TÂCHES À RÉALISER —
1. Répondez aux questions suivantes sur l'extrait consacré à la machine et à l'ouvrier.
(a) Quels deux adjectifs le premier paragraphe applique-t-il à l'asservissement ?
(b) Qui invitait les ouvriers de fabriques à rendre grâce à la Providence ?
(c) Que Proudhon prédisait-il comme une des premières conséquences de la décomposition du travail dans les fabriques ?
2. Reproduisez fidèlement le passage de l'extrait consacré à la machine et à l'ouvrier qui va de « Dira-t-on que cette » jusqu'à « liberté y gagne. ».

PASSAGE EXTRAIT —
Dira-t-on que cette situation ne pèse sur l’ouvrier qu’à l’intérieur de l’usine, mais qu’au dehors il est libre de développer toutes ses puissances, en participant à toutes les formes qu’il lui plaira de la vie sociale ? Il se peut que la machine le condamne pour un temps à un service fastidieux ; mais ne diminue-t-elle pas aussi le temps pendant lequel il est « de service » ? L’asservissement est donc partiel et momentané : au vrai la liberté y gagne.

Telles étaient bien en effet les perspectives entr’ouvertes par l’apparition des « esclaves de fer et d’acier ». Ne devaient-ils pas rendre inutiles les esclaves de chair et d’os ? Du moins la machine, en décuplant la production, accroîtrait les loisirs du producteur. C’est ainsi que des pasteurs invitaient les ouvriers de fabriques à rendre grâce à la Providence, « parce qu’au moyen des machines elle leur procure des loisirs pour méditer sur leurs intérêts éternels[16] ».

On n’oubliait qu’un point : la pression du régime juridico-économique sur les formes techniques, les effets exercés par l’appropriation privée sur les conditions de la production machinofacturière. Et en effet, observeront les socialistes, les propriétaires des moyens de production talonnés par la concurrence sont avant tout préoccupés de faire valoir leurs capitaux, c’est-à-dire d’obtenir de leurs ouvriers la plus grande « plus-value » possible. De là ce « resserrement des pores de la journée » dont parle Marx, cette « prolongation des séances » que Proudhon prédisait déjà comme une des premières conséquences de la décomposition du travail dans les fabriques. Les capitaux privés tendent fatalement à faire travailler le prolétaire le plus de temps possible pour le moindre salaire possible. L’usine ne renvoie les salariés qu’après en avoir extrait toute l’énergie disponible.

DONNÉES FOURNIES —
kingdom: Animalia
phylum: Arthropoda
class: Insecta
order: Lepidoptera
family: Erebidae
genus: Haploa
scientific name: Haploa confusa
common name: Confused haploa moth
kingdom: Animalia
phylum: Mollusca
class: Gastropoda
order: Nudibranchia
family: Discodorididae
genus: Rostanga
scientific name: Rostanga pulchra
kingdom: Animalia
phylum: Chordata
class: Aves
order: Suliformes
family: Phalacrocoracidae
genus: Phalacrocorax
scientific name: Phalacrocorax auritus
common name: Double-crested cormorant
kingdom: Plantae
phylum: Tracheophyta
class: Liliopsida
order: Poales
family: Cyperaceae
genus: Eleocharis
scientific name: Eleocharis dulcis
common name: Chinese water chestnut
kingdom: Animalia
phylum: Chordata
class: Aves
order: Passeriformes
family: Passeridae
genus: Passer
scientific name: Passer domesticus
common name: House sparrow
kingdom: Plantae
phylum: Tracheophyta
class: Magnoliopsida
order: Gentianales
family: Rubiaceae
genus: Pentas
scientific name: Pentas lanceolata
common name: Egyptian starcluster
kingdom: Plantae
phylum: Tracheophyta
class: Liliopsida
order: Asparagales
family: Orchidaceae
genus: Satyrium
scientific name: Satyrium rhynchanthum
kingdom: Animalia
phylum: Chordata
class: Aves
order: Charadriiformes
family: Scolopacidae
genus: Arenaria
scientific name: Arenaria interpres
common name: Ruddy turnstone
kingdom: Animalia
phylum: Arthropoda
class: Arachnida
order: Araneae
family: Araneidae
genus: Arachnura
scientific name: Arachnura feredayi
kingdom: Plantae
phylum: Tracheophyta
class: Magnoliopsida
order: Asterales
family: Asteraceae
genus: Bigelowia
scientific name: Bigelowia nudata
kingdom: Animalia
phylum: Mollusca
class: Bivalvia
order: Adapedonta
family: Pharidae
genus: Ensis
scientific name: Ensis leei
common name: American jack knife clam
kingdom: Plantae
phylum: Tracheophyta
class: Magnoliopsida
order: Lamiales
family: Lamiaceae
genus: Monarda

RÉSULTATS DE L'EXERCICE —
1.
(a) Partiel et momentané.
(b) Des pasteurs.
(c) La « prolongation des séances ».

2.
Dira-t-on que cette situation ne pèse sur l’ouvrier qu’à l’intérieur de l’usine, mais qu’au dehors il est libre de développer toutes ses puissances, en participant à toutes les formes qu’il lui plaira de la vie sociale ? Il se peut que la machine le condamne pour un temps à un service fastidieux ; mais ne diminue-t-elle pas aussi le temps pendant lequel il est « de service » ? L’asservissement est donc partiel et momentané : au vrai la liberté y gagne.